Posted Aug 23 2008 11:00pm

It’s widely assumed that moms who stay home do so by choice. However, the facts say otherwise. This week, “Equality in Job Loss: Women are Increasingly Vulnerable to Layoffs During Recessions,” a joint economic report commissioned by NY Congresswoman Carolyn B. Maloney states categorically that women—mothers and singles--are leaving the workforce because they’re being forced out. Beginning with the 2001 recession, hiring rates continue to lag and haven’t returned to the peak experienced during the1990s.

“Women may be more susceptible to the impact of the business cycle than they were when they were more highly concentrated in a smaller number of non-cyclical occupations, like teaching and nursing,” the governmental report states. “There is no evidence, however, that mothers are increasingly ‘opting out’ of employment in favor of full-time motherhood. For this story to be true, the employment rate of non-mothers would have had to diverge sharply from that of mothers, which has not been the case.”

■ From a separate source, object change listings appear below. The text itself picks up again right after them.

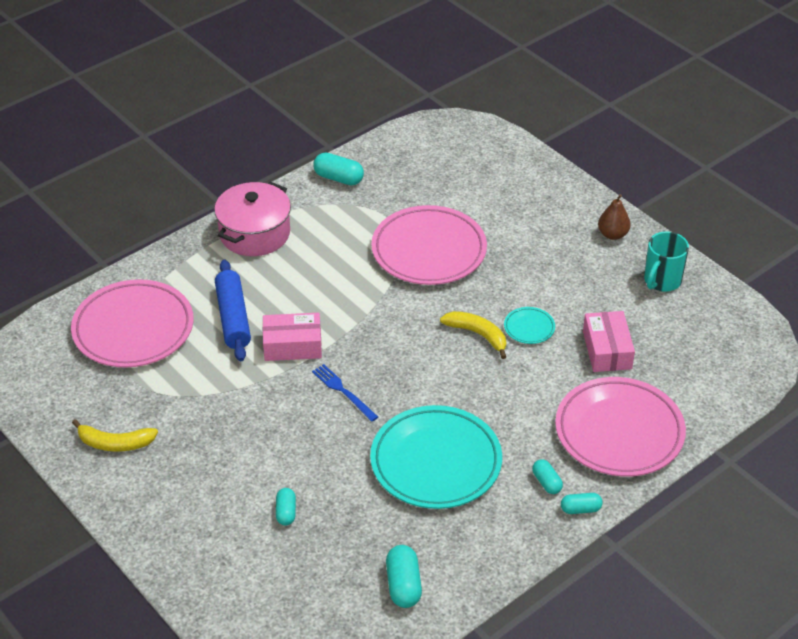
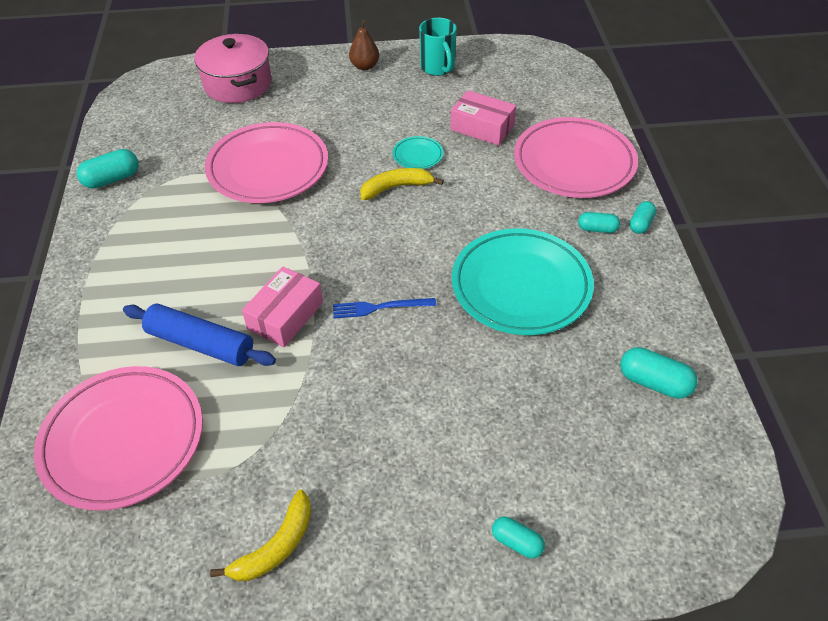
camera: 55 degrees left, 5 degrees up
(254, 233) = (108, 271): pink pot -> pink pot (238, 84)
(286, 512) = (500, 430): turquoise capsule -> turquoise capsule (516, 542)

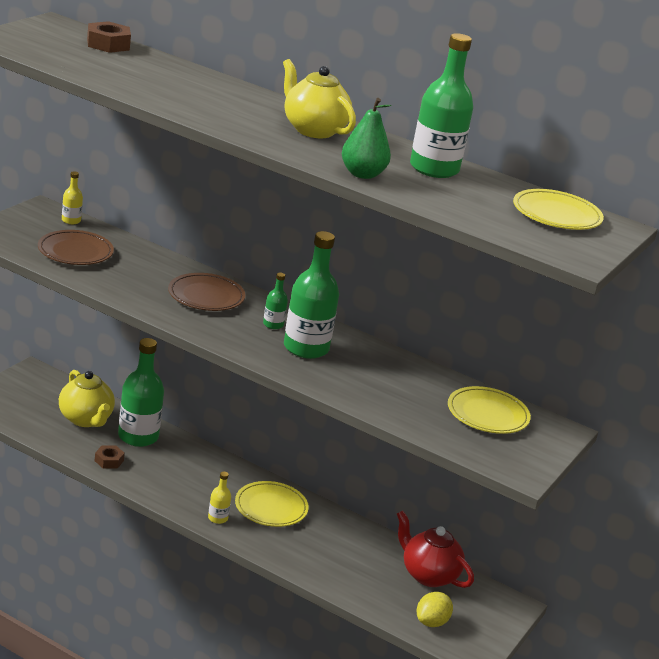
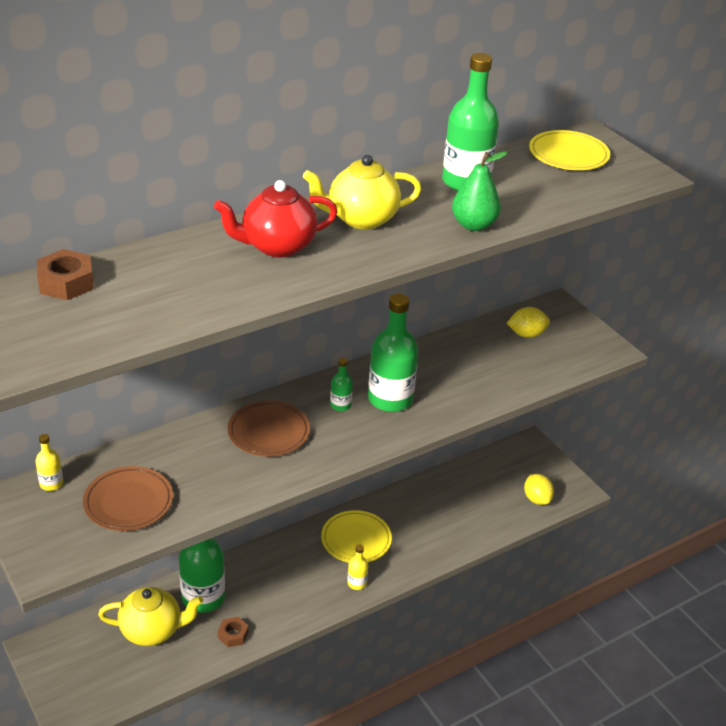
camera: 60 degrees left, 10 degrees up
(428, 575) = (480, 476): red teapot -> red teapot (277, 246)
(487, 414) = (526, 334): yellow plate -> yellow lemon

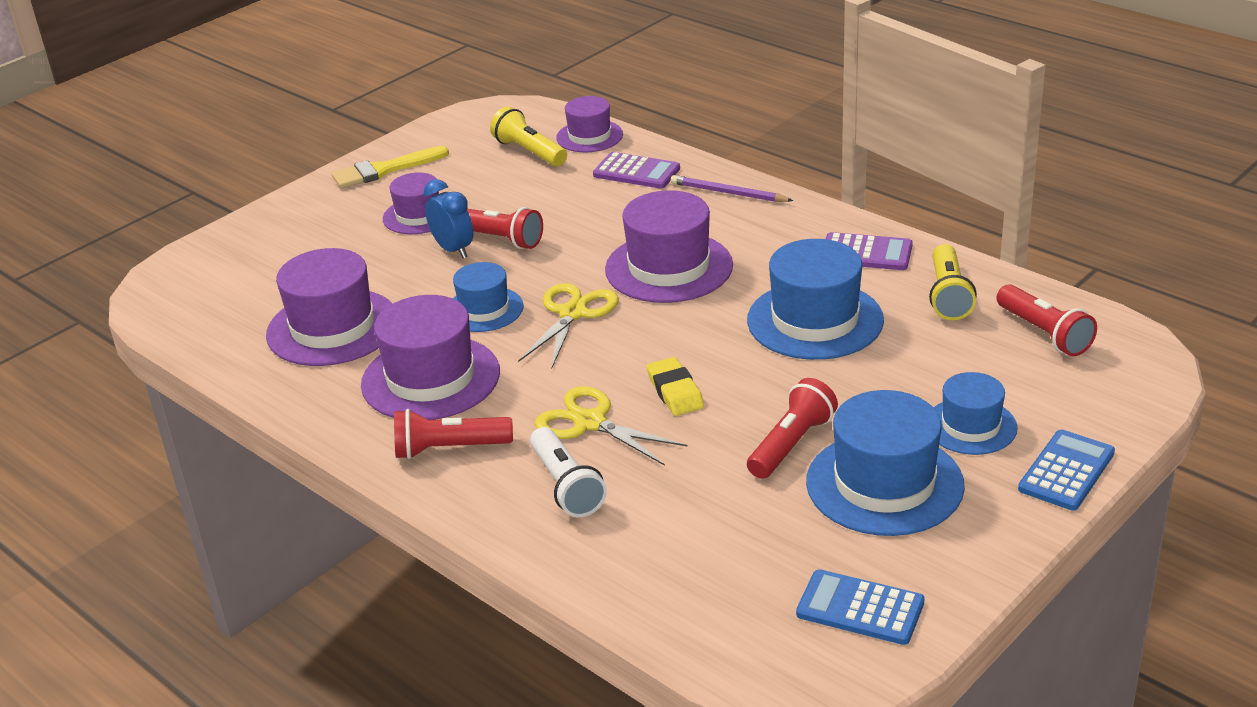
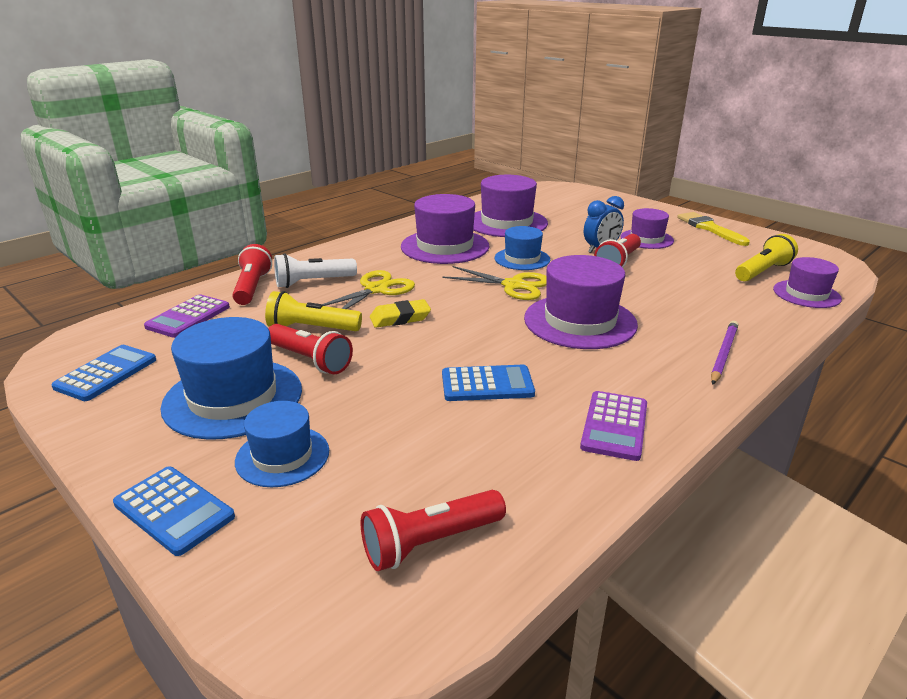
camera: 90 degrees right, 5 degrees down
(449, 449) = (369, 252): red flashlight -> red flashlight (252, 287)
(636, 172) = (747, 312): purple calculator -> purple calculator (188, 317)
(815, 320) = (487, 384): blue hat -> blue calculator
(948, 296) = (524, 474): yellow flashlight -> yellow flashlight (311, 329)

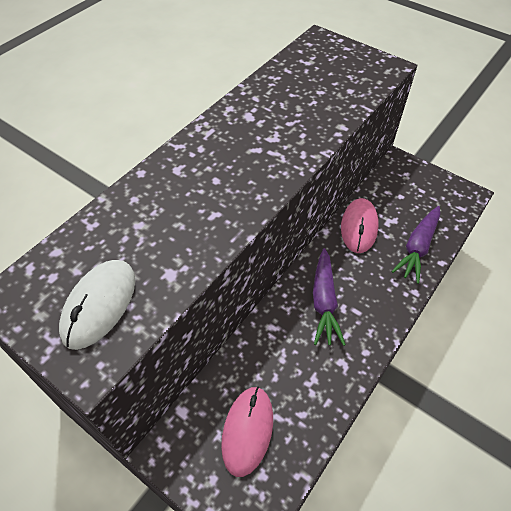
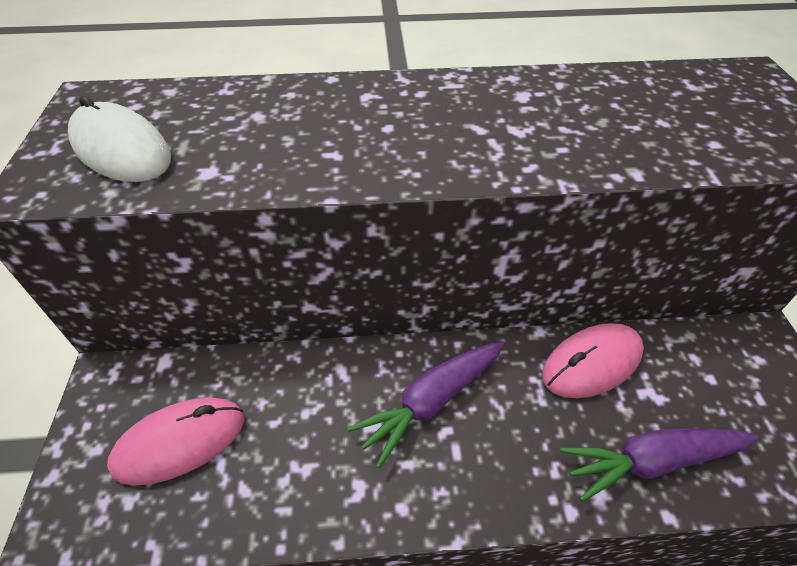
camera: 50 degrees right, 5 degrees down
(99, 305) = (121, 150): white mouse -> white mouse turned 60 degrees clockwise

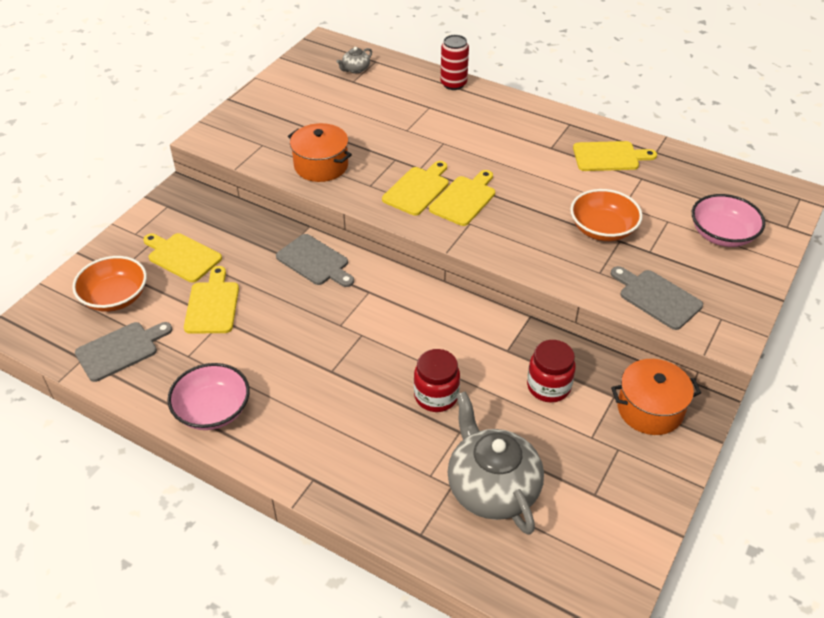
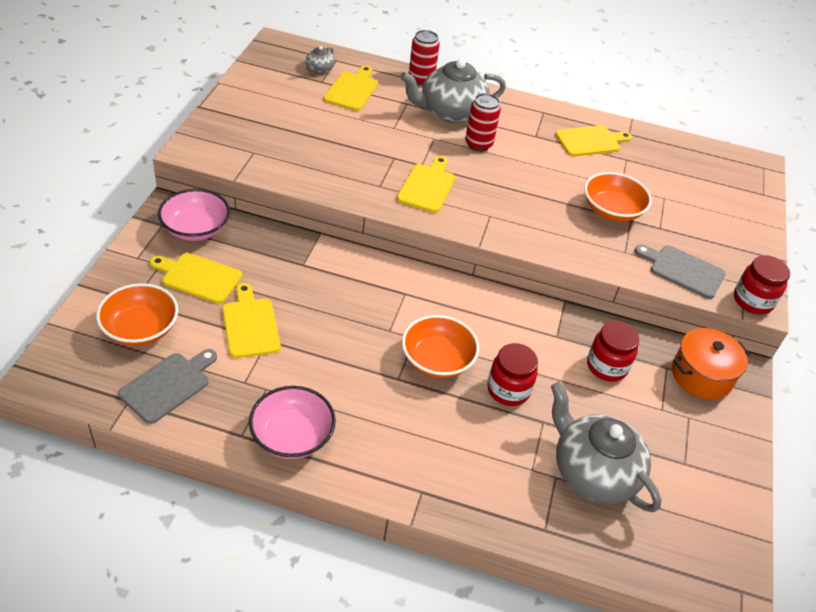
camera: 20 degrees left, 0 degrees up
(315, 262) = (340, 268): grey cutting board -> none
(321, 165) = (323, 169): orange pot -> none
(376, 358) = (437, 360): none -> orange bowl
(464, 199) = (475, 192): yellow cutting board -> yellow cutting board (352, 90)
(471, 118) = (450, 112): none -> grey teapot
(487, 152) = (478, 144): none -> red can
(722, 235) = (714, 206): pink bowl -> pink bowl (196, 229)
(723, 337) = (752, 301): none -> red jar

It is the cost and inadequacy of childcare that keeps many women home. That, and an inflexible, family-unforgiving workplace. Unlike past decades, families can no longer rely on the woman’s employment to help boost family income during a downturn, according to the report. Decades of upward mobility have been reversed by a weak economy that too readily embraces the young who get entry level salaries and are unencumbered, making 9-12 uninterrupted hours of work feasible and expected.

As further proof, Heather Boushey, a senior economist at the Joint Economic Committee of Congress, published data while at the Center for Economic and Policy Research in 2005, suggesting that ‘the main reasons for declining labor force participation rates among women over the last four years appears to be the weakness of the labor market.’

And, yet, women who are facing divorce are expected to work, usually full-time. The economic realities are ignored, supplanted by denial and puffery about equality. It's time for a social and cultural adjustment, a parental responsibility realignment of sorts, that recognizes the real economic costs of raising children in these challenging times. Men and women are not equal--not in earnings; not in child care and domestic responsibilities; and, not in job opportunities. A wonderful exploration of these trends is articulately addressed in the New York Times opinion blog, Domestic Disturbances , hosted by Judy Warner.